Подобные мелочи при дворе имеют огромное значение, и его звезда, уже считавшаяся потухшей, внезапно засияла еще ярче, заставив прибежать к нему с комплиментами даже тех, кто еще несколько дней назад смотрел на него невидящим взглядом. Он не сомневался, что слухи о его успехах — без сомнения, раздутые — достигнут ушей Ленуара, ибо осведомители информировали начальника полиции обо всех без исключения событиях придворной жизни. Однажды он обнаружил, что в суете, вызванной постоянной сменой впечатлений и чувств, пролетели несколько месяцев.
Зычный глас вернул Николя к действительности.
— Фаршированная баранья нога по-королевски с гарниром из слоеных пирожков с опятами! — громко декламировал Лаборд, неся на вытянутых руках серебряное блюдо, над которым клубились ароматные завитки пара.
— Похоже, в его лице мы потеряли настоящего герольда, — воскликнул Ноблекур, чей взор уже сверкал от вожделения. — Ему не хватает только табарда[3].
— А это, по-вашему, что? — притворно возмутился Лаборд, указывая на белый передник, защищавший его костюм.
Появился Луи; лицо его раскраснелось от жара плиты. Мальчик нес огромное фарфоровое блюдо, где, прикрытая салфеткой, высилась гора слоеных пирожков. Николя присоединился к всеобщему веселью.
— А чем мы станем запивать это великолепие?
Бурдо извлек из-под стола две бутылки.
— Божественным напитком цвета сливы, изготовленным из винограда, выращенного монахами монастыря Сен-Николя в Бургейле.
— Господа, господа, — раздался голос Ноблекура, — пока Пуатвен разрезает ногу, я предлагаю Лаборду не нарушать традиций и рассказать о процессе приготовления этого восхитительного блюда подробно и в деталях.

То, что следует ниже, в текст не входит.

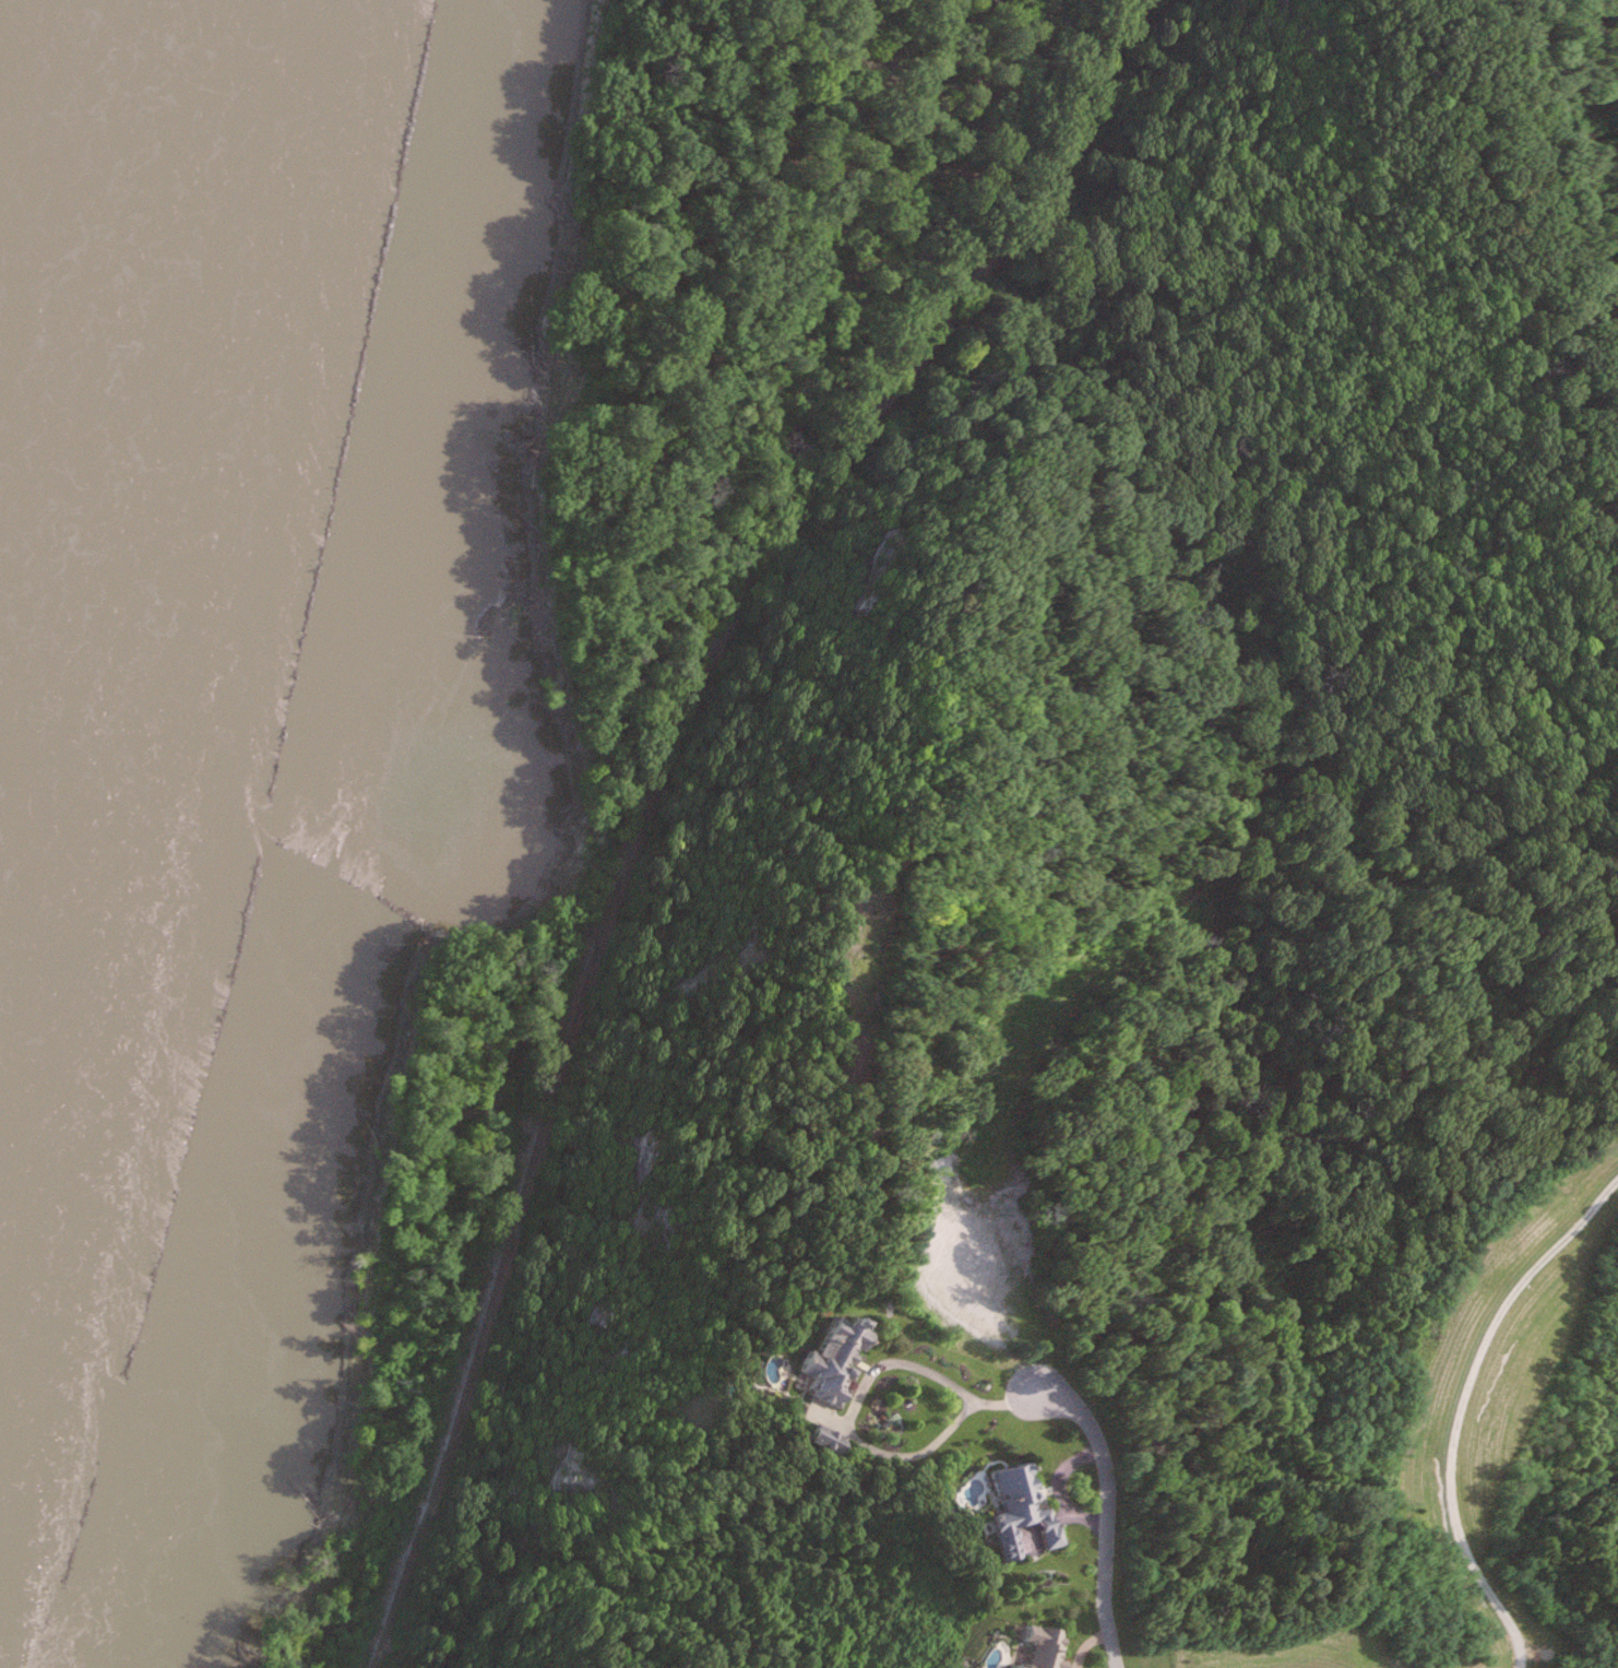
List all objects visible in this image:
railway: (657, 786)
building: (838, 1358)
road: (1449, 1406)
building: (829, 1438)
road: (866, 1443)
building: (1025, 1511)
road: (1106, 1518)
building: (1041, 1647)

— Могу я, сударь, спросить вас, когда возникла эта традиция? — поинтересовался Луи.
— Молодой человек, она существует с тех пор, как ваш отец появился в этом доме и принес в него радость, которую ваше присутствие среди нас увеличивает вдвойне, так что у нас есть великолепный повод не отступать от заведенного обычая. Превосходные кушанья, состряпанные под этой крышей, должны быть оценены не только нашим органом вкуса, но органами слуха.

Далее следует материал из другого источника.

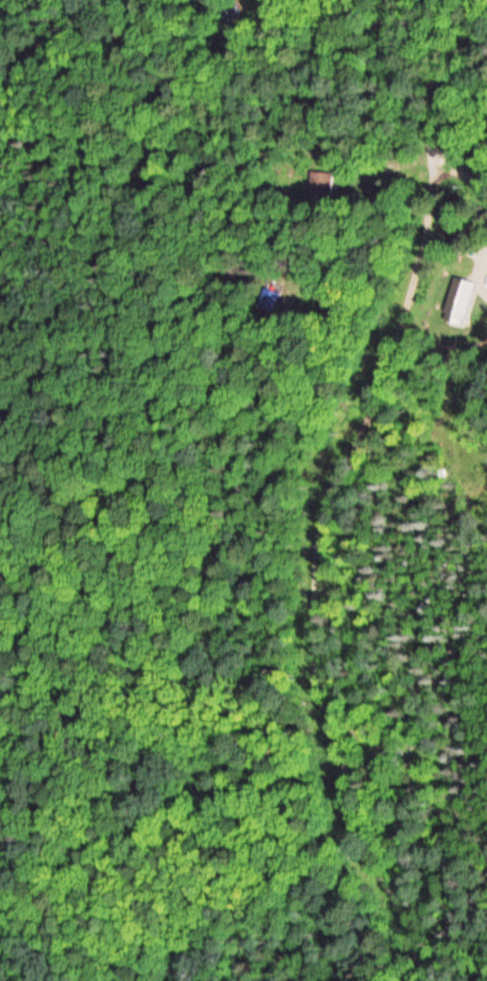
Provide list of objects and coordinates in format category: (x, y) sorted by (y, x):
road: (420, 110)
building: (324, 181)
road: (312, 556)

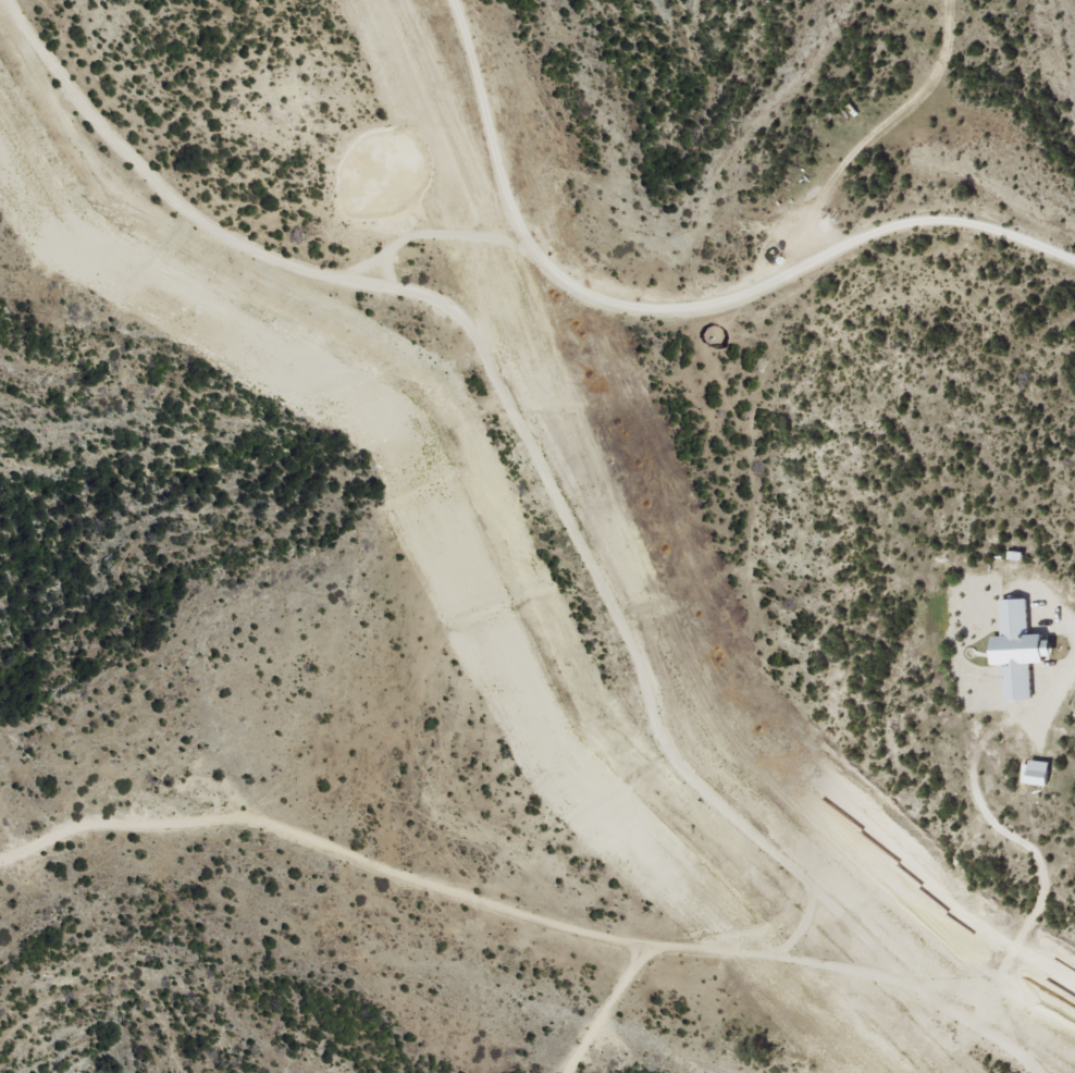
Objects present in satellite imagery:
road: (566, 502)
building: (1020, 653)

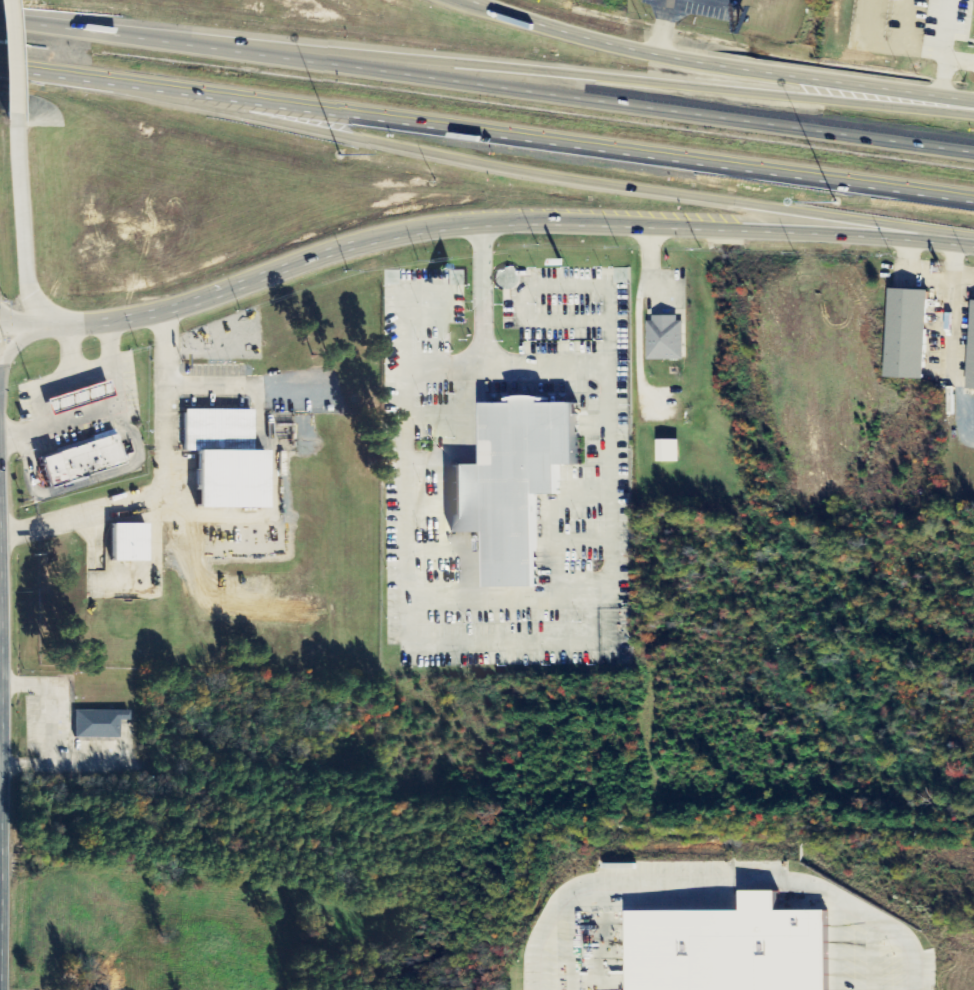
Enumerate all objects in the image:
road: (939, 30)
road: (8, 56)
road: (500, 60)
road: (719, 62)
road: (939, 64)
road: (486, 88)
road: (486, 133)
road: (451, 154)
street lamp: (342, 155)
street lamp: (834, 203)
road: (513, 218)
road: (22, 225)
road: (33, 321)
building: (912, 333)
building: (668, 339)
building: (973, 374)
building: (91, 397)
gas station: (91, 397)
building: (674, 451)
building: (101, 457)
building: (234, 461)
building: (62, 470)
building: (519, 486)
building: (132, 542)
building: (110, 721)
building: (736, 948)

— И зрения! — воскликнул Семакгюс. — Заметьте, я вкладываю в свои слова исключительно прямой смысл!
— А я, — ответил Ноблекур, — заявляю, что сегодня не намерен подчиняться моему врачу, а, напротив, желаю удовлетворить все три органа чувств!
— Господа, — произнес Лаборд, — начиная рассказ, я хочу напомнить, что имел честь приготовить это блюдо на глазах у покойного короля, а маркиза де Помпадур, несмотря на свой больной желудок, с удовольствием его отведала.
— Сия достойная дама отличалась необычайной снисходительностью, — проговорил Семакгюс.